(Records from a dataset)
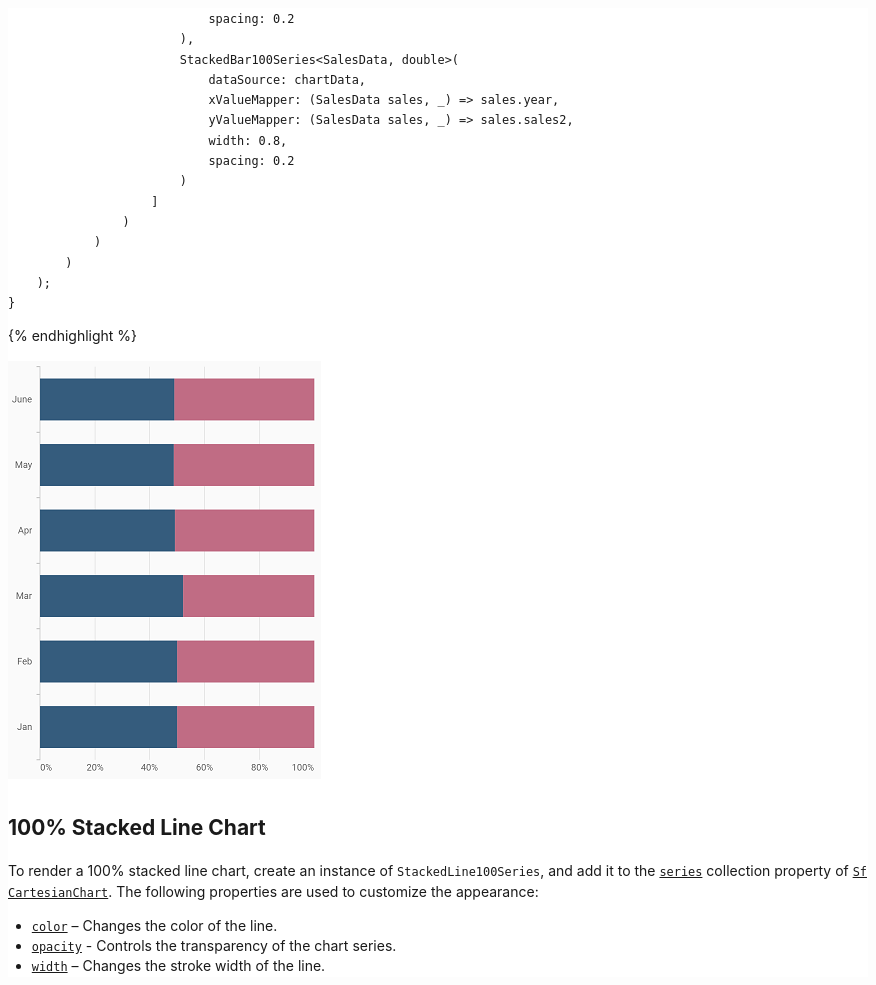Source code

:                                 spacing: 0.2 
                            ),
                            StackedBar100Series<SalesData, double>(
                                dataSource: chartData,
                                xValueMapper: (SalesData sales, _) => sales.year,
                                yValueMapper: (SalesData sales, _) => sales.sales2,
                                width: 0.8, 
                                spacing: 0.2 
                            )
                        ]
                    )
                )   
            )
        );
    }

{% endhighlight %}

![Stacked 100 bar width and spacing](images/cartesian-chart-types/stacked_bar_100_sizing.png)

## 100% Stacked Line Chart

To render a 100% stacked line chart, create an instance of `StackedLine100Series`, and add it to the [`series`](https://pub.dev/documentation/syncfusion_flutter_charts/latest/charts/SfCartesianChart/series.html) collection property of [`SfCartesianChart`](https://pub.dev/documentation/syncfusion_flutter_charts/latest/charts/SfCartesianChart/SfCartesianChart.html). The following properties are used to customize the appearance:

* [`color`](https://pub.dev/documentation/syncfusion_flutter_charts/latest/charts/CartesianSeries/color.html) – Changes the color of the line.
* [`opacity`](https://pub.dev/documentation/syncfusion_flutter_charts/latest/charts/CartesianSeries/opacity.html) - Controls the transparency of the chart series.
* [`width`](https://pub.dev/documentation/syncfusion_flutter_charts/latest/charts/CartesianSeries/width.html) – Changes the stroke width of the line.
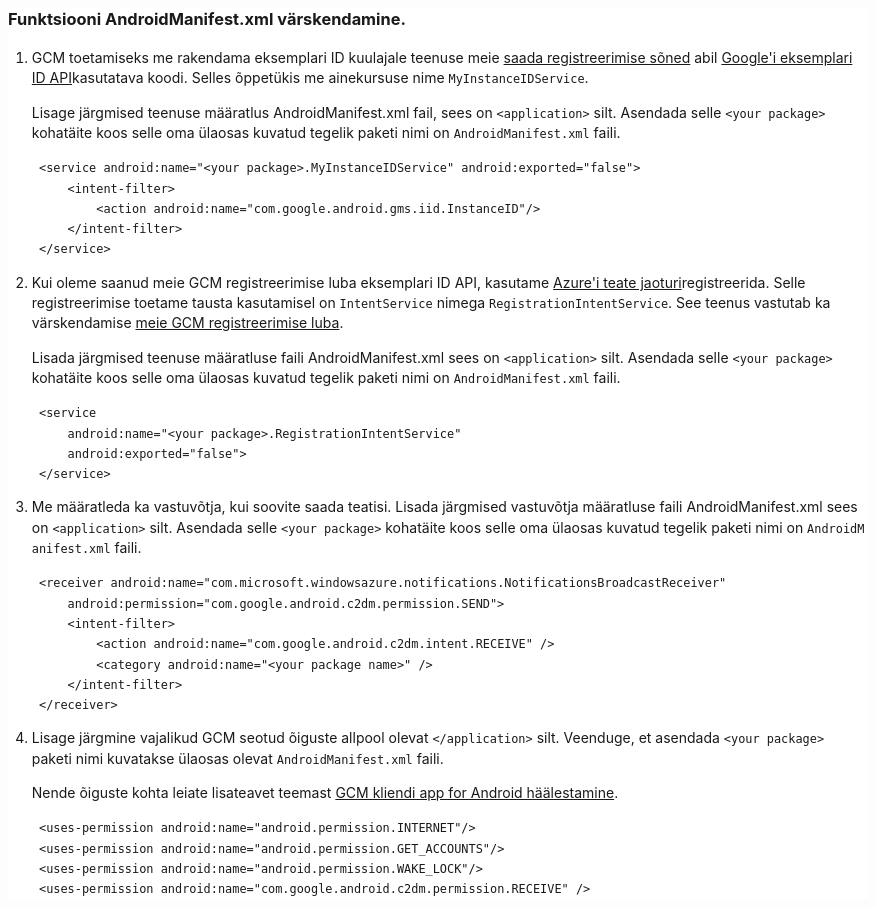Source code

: ### <a name="updating-the-androidmanifestxml"></a>Funktsiooni AndroidManifest.xml värskendamine.


1. GCM toetamiseks me rakendama eksemplari ID kuulajale teenuse meie [saada registreerimise sõned](https://developers.google.com/cloud-messaging/android/client#sample-register) abil [Google'i eksemplari ID API](https://developers.google.com/instance-id/)kasutatava koodi. Selles õppetükis me ainekursuse nime `MyInstanceIDService`. 
 
    Lisage järgmised teenuse määratlus AndroidManifest.xml fail, sees on `<application>` silt. Asendada selle `<your package>` kohatäite koos selle oma ülaosas kuvatud tegelik paketi nimi on `AndroidManifest.xml` faili.

        <service android:name="<your package>.MyInstanceIDService" android:exported="false">
            <intent-filter>
                <action android:name="com.google.android.gms.iid.InstanceID"/>
            </intent-filter>
        </service>


2. Kui oleme saanud meie GCM registreerimise luba eksemplari ID API, kasutame [Azure'i teate jaoturi](notification-hubs-push-notification-registration-management.md)registreerida. Selle registreerimise toetame tausta kasutamisel on `IntentService` nimega `RegistrationIntentService`. See teenus vastutab ka värskendamise [meie GCM registreerimise luba](https://developers.google.com/instance-id/guides/android-implementation#refresh_tokens).
 
    Lisada järgmised teenuse määratluse faili AndroidManifest.xml sees on `<application>` silt. Asendada selle `<your package>` kohatäite koos selle oma ülaosas kuvatud tegelik paketi nimi on `AndroidManifest.xml` faili. 

        <service
            android:name="<your package>.RegistrationIntentService"
            android:exported="false">
        </service>



3. Me määratleda ka vastuvõtja, kui soovite saada teatisi. Lisada järgmised vastuvõtja määratluse faili AndroidManifest.xml sees on `<application>` silt. Asendada selle `<your package>` kohatäite koos selle oma ülaosas kuvatud tegelik paketi nimi on `AndroidManifest.xml` faili.

        <receiver android:name="com.microsoft.windowsazure.notifications.NotificationsBroadcastReceiver"
            android:permission="com.google.android.c2dm.permission.SEND">
            <intent-filter>
                <action android:name="com.google.android.c2dm.intent.RECEIVE" />
                <category android:name="<your package name>" />
            </intent-filter>
        </receiver>



4. Lisage järgmine vajalikud GCM seotud õiguste allpool olevat `</application>` silt. Veenduge, et asendada `<your package>` paketi nimi kuvatakse ülaosas olevat `AndroidManifest.xml` faili.

    Nende õiguste kohta leiate lisateavet teemast [GCM kliendi app for Android häälestamine](https://developers.google.com/cloud-messaging/android/client#manifest).

        <uses-permission android:name="android.permission.INTERNET"/>
        <uses-permission android:name="android.permission.GET_ACCOUNTS"/>
        <uses-permission android:name="android.permission.WAKE_LOCK"/>
        <uses-permission android:name="com.google.android.c2dm.permission.RECEIVE" />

Your instructions:
Your reply should hold every line above exactly as written and none of the pictures.

Answer space:
Source code

:                                 spacing: 0.2 
                            ),
                            StackedBar100Series<SalesData, double>(
                                dataSource: chartData,
                                xValueMapper: (SalesData sales, _) => sales.year,
                                yValueMapper: (SalesData sales, _) => sales.sales2,
                                width: 0.8, 
                                spacing: 0.2 
                            )
                        ]
                    )
                )   
            )
        );
    }

{% endhighlight %}

![Stacked 100 bar width and spacing](images/cartesian-chart-types/stacked_bar_100_sizing.png)

## 100% Stacked Line Chart

To render a 100% stacked line chart, create an instance of `StackedLine100Series`, and add it to the [`series`](https://pub.dev/documentation/syncfusion_flutter_charts/latest/charts/SfCartesianChart/series.html) collection property of [`SfCartesianChart`](https://pub.dev/documentation/syncfusion_flutter_charts/latest/charts/SfCartesianChart/SfCartesianChart.html). The following properties are used to customize the appearance:

* [`color`](https://pub.dev/documentation/syncfusion_flutter_charts/latest/charts/CartesianSeries/color.html) – Changes the color of the line.
* [`opacity`](https://pub.dev/documentation/syncfusion_flutter_charts/latest/charts/CartesianSeries/opacity.html) - Controls the transparency of the chart series.
* [`width`](https://pub.dev/documentation/syncfusion_flutter_charts/latest/charts/CartesianSeries/width.html) – Changes the stroke width of the line.
Source code

: ### <a name="updating-the-androidmanifestxml"></a>Funktsiooni AndroidManifest.xml värskendamine.


1. GCM toetamiseks me rakendama eksemplari ID kuulajale teenuse meie [saada registreerimise sõned](https://developers.google.com/cloud-messaging/android/client#sample-register) abil [Google'i eksemplari ID API](https://developers.google.com/instance-id/)kasutatava koodi. Selles õppetükis me ainekursuse nime `MyInstanceIDService`. 
 
    Lisage järgmised teenuse määratlus AndroidManifest.xml fail, sees on `<application>` silt. Asendada selle `<your package>` kohatäite koos selle oma ülaosas kuvatud tegelik paketi nimi on `AndroidManifest.xml` faili.

        <service android:name="<your package>.MyInstanceIDService" android:exported="false">
            <intent-filter>
                <action android:name="com.google.android.gms.iid.InstanceID"/>
            </intent-filter>
        </service>


2. Kui oleme saanud meie GCM registreerimise luba eksemplari ID API, kasutame [Azure'i teate jaoturi](notification-hubs-push-notification-registration-management.md)registreerida. Selle registreerimise toetame tausta kasutamisel on `IntentService` nimega `RegistrationIntentService`. See teenus vastutab ka värskendamise [meie GCM registreerimise luba](https://developers.google.com/instance-id/guides/android-implementation#refresh_tokens).
 
    Lisada järgmised teenuse määratluse faili AndroidManifest.xml sees on `<application>` silt. Asendada selle `<your package>` kohatäite koos selle oma ülaosas kuvatud tegelik paketi nimi on `AndroidManifest.xml` faili. 

        <service
            android:name="<your package>.RegistrationIntentService"
            android:exported="false">
        </service>



3. Me määratleda ka vastuvõtja, kui soovite saada teatisi. Lisada järgmised vastuvõtja määratluse faili AndroidManifest.xml sees on `<application>` silt. Asendada selle `<your package>` kohatäite koos selle oma ülaosas kuvatud tegelik paketi nimi on `AndroidManifest.xml` faili.

        <receiver android:name="com.microsoft.windowsazure.notifications.NotificationsBroadcastReceiver"
            android:permission="com.google.android.c2dm.permission.SEND">
            <intent-filter>
                <action android:name="com.google.android.c2dm.intent.RECEIVE" />
                <category android:name="<your package name>" />
            </intent-filter>
        </receiver>



4. Lisage järgmine vajalikud GCM seotud õiguste allpool olevat `</application>` silt. Veenduge, et asendada `<your package>` paketi nimi kuvatakse ülaosas olevat `AndroidManifest.xml` faili.

    Nende õiguste kohta leiate lisateavet teemast [GCM kliendi app for Android häälestamine](https://developers.google.com/cloud-messaging/android/client#manifest).

        <uses-permission android:name="android.permission.INTERNET"/>
        <uses-permission android:name="android.permission.GET_ACCOUNTS"/>
        <uses-permission android:name="android.permission.WAKE_LOCK"/>
        <uses-permission android:name="com.google.android.c2dm.permission.RECEIVE" />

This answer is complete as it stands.